* [MATERIAL SHOWN]:
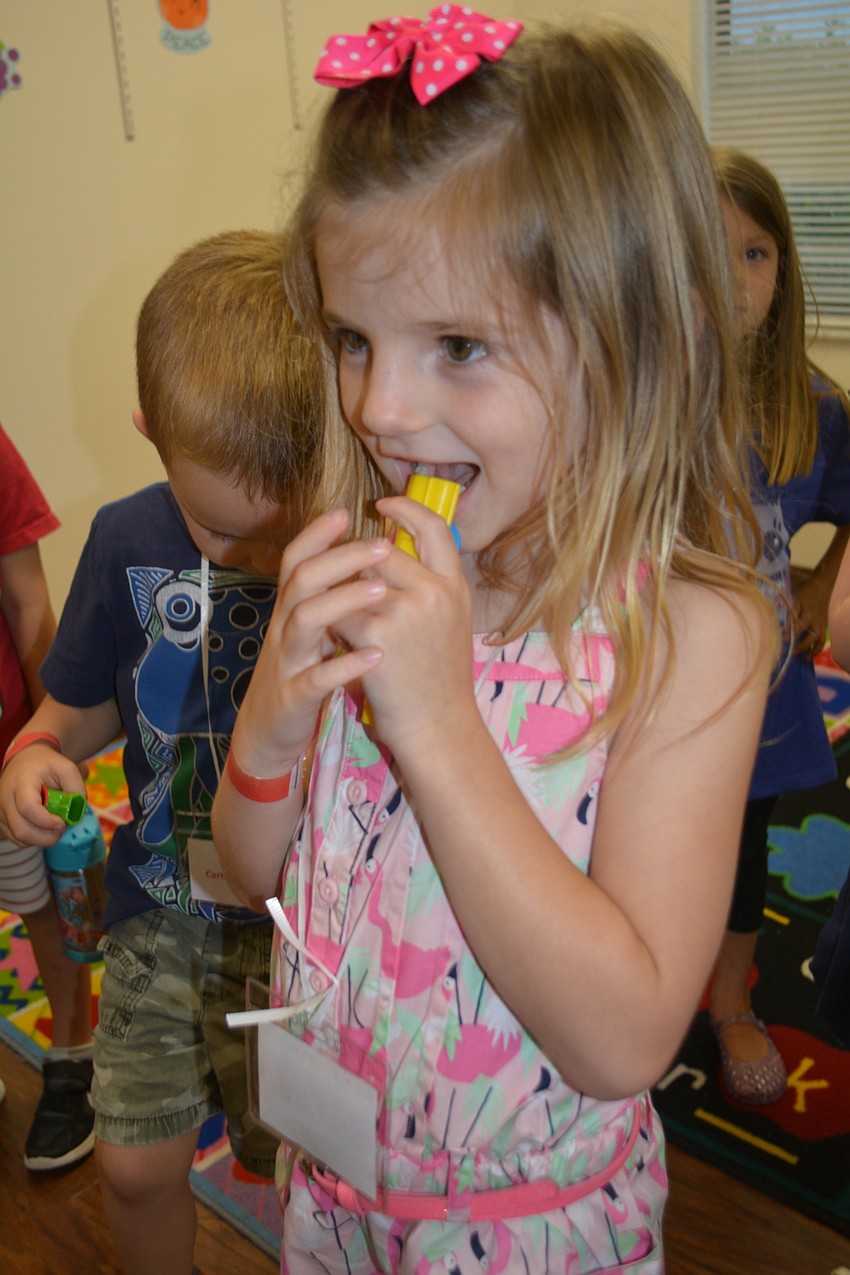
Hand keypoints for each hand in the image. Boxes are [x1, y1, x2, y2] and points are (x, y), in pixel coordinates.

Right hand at [0, 744, 85, 845]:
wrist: (24, 761)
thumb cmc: (46, 765)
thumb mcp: (66, 768)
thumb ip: (76, 787)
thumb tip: (76, 812)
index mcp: (21, 782)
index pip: (28, 807)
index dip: (46, 821)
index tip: (62, 824)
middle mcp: (6, 798)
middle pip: (21, 829)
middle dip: (46, 837)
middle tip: (62, 828)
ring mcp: (1, 810)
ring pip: (18, 837)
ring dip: (41, 839)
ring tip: (54, 826)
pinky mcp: (1, 820)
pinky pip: (16, 839)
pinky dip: (33, 839)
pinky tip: (43, 827)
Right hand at [229, 508, 391, 774]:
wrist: (267, 734)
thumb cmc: (298, 675)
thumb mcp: (308, 633)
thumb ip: (325, 600)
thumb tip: (360, 562)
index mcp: (289, 610)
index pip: (297, 561)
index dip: (317, 535)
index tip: (347, 513)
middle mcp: (283, 629)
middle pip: (302, 581)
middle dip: (340, 560)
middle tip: (382, 545)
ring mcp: (286, 662)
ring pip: (304, 622)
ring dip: (343, 602)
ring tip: (382, 590)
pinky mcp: (293, 698)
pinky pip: (316, 679)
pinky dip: (345, 666)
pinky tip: (376, 655)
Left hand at [333, 493, 474, 749]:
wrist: (438, 725)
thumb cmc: (440, 681)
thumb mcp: (451, 624)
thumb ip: (431, 588)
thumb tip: (395, 554)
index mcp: (455, 587)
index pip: (435, 528)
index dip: (407, 509)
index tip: (382, 504)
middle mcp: (435, 592)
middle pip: (382, 550)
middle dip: (355, 562)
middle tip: (340, 573)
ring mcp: (407, 611)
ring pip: (355, 577)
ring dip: (339, 590)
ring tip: (335, 609)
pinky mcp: (378, 633)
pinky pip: (340, 610)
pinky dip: (332, 618)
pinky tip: (331, 634)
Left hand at [790, 567, 828, 659]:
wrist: (821, 588)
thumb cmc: (801, 591)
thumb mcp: (790, 593)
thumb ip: (781, 603)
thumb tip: (764, 613)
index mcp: (801, 605)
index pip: (793, 617)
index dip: (788, 628)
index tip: (781, 637)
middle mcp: (811, 615)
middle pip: (804, 628)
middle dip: (796, 639)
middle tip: (787, 648)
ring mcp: (818, 622)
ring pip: (815, 637)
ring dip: (806, 647)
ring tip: (796, 655)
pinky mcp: (823, 627)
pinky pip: (821, 641)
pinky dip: (816, 650)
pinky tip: (807, 658)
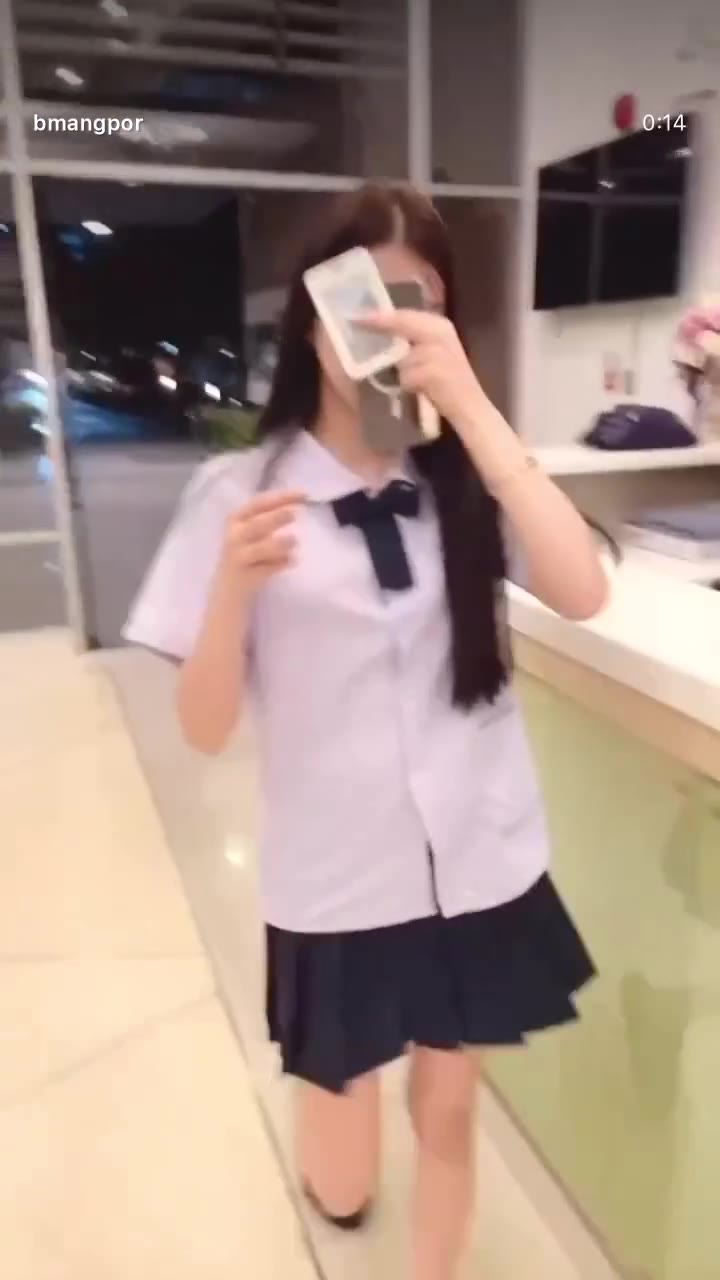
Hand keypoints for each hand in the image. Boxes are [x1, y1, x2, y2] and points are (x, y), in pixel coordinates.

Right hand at [220, 489, 303, 593]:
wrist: (228, 587)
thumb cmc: (246, 553)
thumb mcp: (252, 531)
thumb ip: (269, 517)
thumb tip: (297, 502)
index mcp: (236, 519)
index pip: (258, 503)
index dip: (280, 498)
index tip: (303, 495)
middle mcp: (234, 537)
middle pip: (256, 525)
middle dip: (276, 518)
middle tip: (296, 513)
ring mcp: (238, 558)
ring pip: (258, 549)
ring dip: (277, 544)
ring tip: (294, 540)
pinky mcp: (245, 578)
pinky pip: (263, 570)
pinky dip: (278, 565)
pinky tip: (292, 561)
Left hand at [357, 309, 489, 434]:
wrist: (470, 406)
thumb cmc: (449, 382)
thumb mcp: (435, 353)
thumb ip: (415, 340)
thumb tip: (384, 335)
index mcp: (441, 325)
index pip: (406, 314)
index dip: (382, 314)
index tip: (359, 314)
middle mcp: (440, 333)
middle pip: (401, 324)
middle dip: (379, 325)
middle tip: (356, 322)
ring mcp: (437, 352)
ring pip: (401, 358)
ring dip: (403, 372)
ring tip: (418, 381)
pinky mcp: (432, 372)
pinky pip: (405, 377)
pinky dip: (408, 385)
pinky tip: (421, 390)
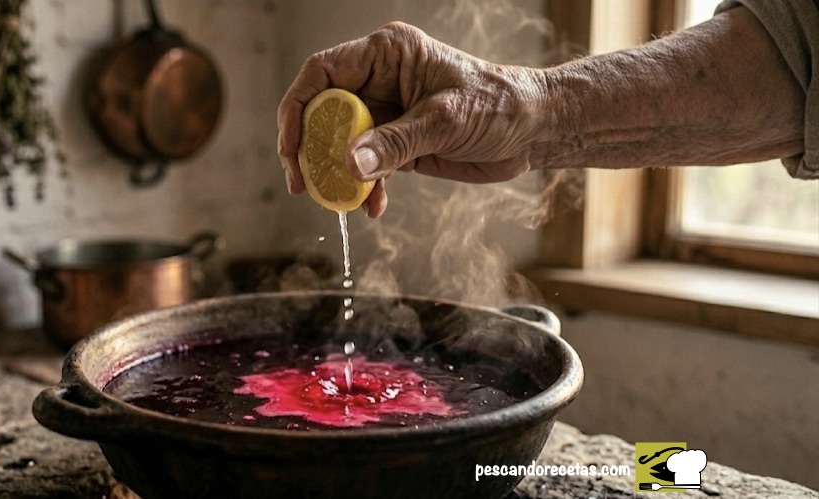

* [EXERCISE DIRECTIONS]: The reply must consist of the complete listing, reproduced exactly, with no images.

* [SOLUTION FOR THIS TASK]:
Hand keypoints for each hand in the image. Boxes are [x1, y1, x2, y2] and points are (x, y), in pixel coordinates.

Right hand at [0, 744, 85, 845]:
wrist: (24, 761)
thumb cmc: (46, 765)
thumb mcp: (66, 768)
thumb ip: (76, 787)
thumb tip: (76, 812)
index mcp: (21, 782)
index pip: (28, 807)
index dip: (46, 821)
index tip: (62, 824)
middle mcp: (6, 798)
middle pip: (21, 829)
middle dip: (46, 837)
middle tip: (62, 828)
ring mcp: (1, 810)
ring pip: (18, 837)
ring dip: (41, 839)
ring tip: (54, 826)
pinky mcp: (1, 820)
pinky pip: (16, 839)
pinky dip: (33, 839)
pinky tip: (43, 827)
Right hand at [229, 508, 391, 774]:
wrist: (267, 734)
thumb cmc: (298, 675)
thumb mcp: (308, 633)
thumb ip: (325, 600)
thumb tip: (360, 562)
index mcp: (289, 610)
index pip: (297, 561)
index dip: (317, 535)
index tip: (347, 513)
middle mcp: (283, 629)
middle pip: (302, 581)
middle dip: (340, 560)
middle tip: (382, 545)
ring mcp: (286, 662)
ring pip: (304, 622)
ring dip: (343, 602)
ring tip: (382, 590)
pinky mcp: (293, 698)
pinky pip: (316, 679)
pinky dip: (345, 666)
pinky tip: (376, 655)
Left hand at [333, 493, 474, 749]:
wrist: (438, 725)
thumb cmc: (440, 681)
thumb mcp: (451, 624)
thumb ip: (431, 588)
thumb tip: (395, 554)
index mcp: (455, 587)
index pip: (435, 528)
index dip: (407, 509)
index tip: (382, 504)
middle mcp: (435, 592)
middle pip: (382, 550)
middle dip: (355, 562)
middle tip: (340, 573)
ring mcp: (407, 611)
ring pip: (355, 577)
ring dip: (339, 590)
ring tip: (335, 609)
pinky mcp: (378, 633)
pinky pip: (340, 610)
pinky dip: (332, 618)
pinky tip: (331, 634)
Left hand at [790, 567, 828, 659]:
wrist: (821, 588)
thumb cmc: (801, 591)
thumb mcp: (790, 593)
thumb ip: (781, 603)
thumb tip: (764, 613)
index mcp: (801, 605)
index pip: (793, 617)
index dip: (788, 628)
index tip: (781, 637)
middle mcp: (811, 615)
middle pip: (804, 628)
middle dip: (796, 639)
middle tip: (787, 648)
ring mcp: (818, 622)
ring pip: (815, 637)
ring dip: (806, 647)
ring tip: (796, 655)
pinky mcp: (823, 627)
pinky pip: (821, 641)
pinky dip: (816, 650)
pinky tip: (807, 658)
Hand keypoints for each hand in the image. Boxes are [x1, y1, x2, y2] and points are (x, y), in pixel coordinates.

Right hand at [220, 489, 303, 593]:
wrist: (228, 587)
thumb cmc: (246, 553)
thumb mcp: (252, 531)
thumb ip: (269, 517)
thumb tip: (297, 502)
index mcp: (236, 519)
index pip: (258, 503)
index dip: (280, 498)
index tip: (303, 495)
middle mcp: (234, 537)
middle pip: (256, 525)
middle dip: (276, 518)
middle tip: (296, 513)
ring mcp: (238, 558)
ring pip: (258, 549)
ring dip: (277, 544)
ring tip: (294, 540)
pinky mcp: (245, 578)
pinky pip: (263, 570)
pinky dip: (278, 565)
pinky tip: (292, 561)
Left hand at [357, 309, 489, 434]:
wrist: (470, 406)
thumb cmc: (449, 382)
thumb mcp: (435, 353)
thumb ip: (415, 340)
thumb tip: (384, 335)
index mcp: (441, 325)
index pip: (406, 314)
index dip: (382, 314)
index tip: (359, 314)
middle mcp: (440, 333)
middle pip: (401, 324)
middle dip: (379, 325)
middle tip: (356, 322)
ring mcp: (437, 352)
ring pip: (401, 358)
ring dip: (403, 372)
ring tip: (418, 381)
pinky mcp: (432, 372)
pinky pip: (405, 377)
pinky dip: (408, 385)
pinky tip: (421, 390)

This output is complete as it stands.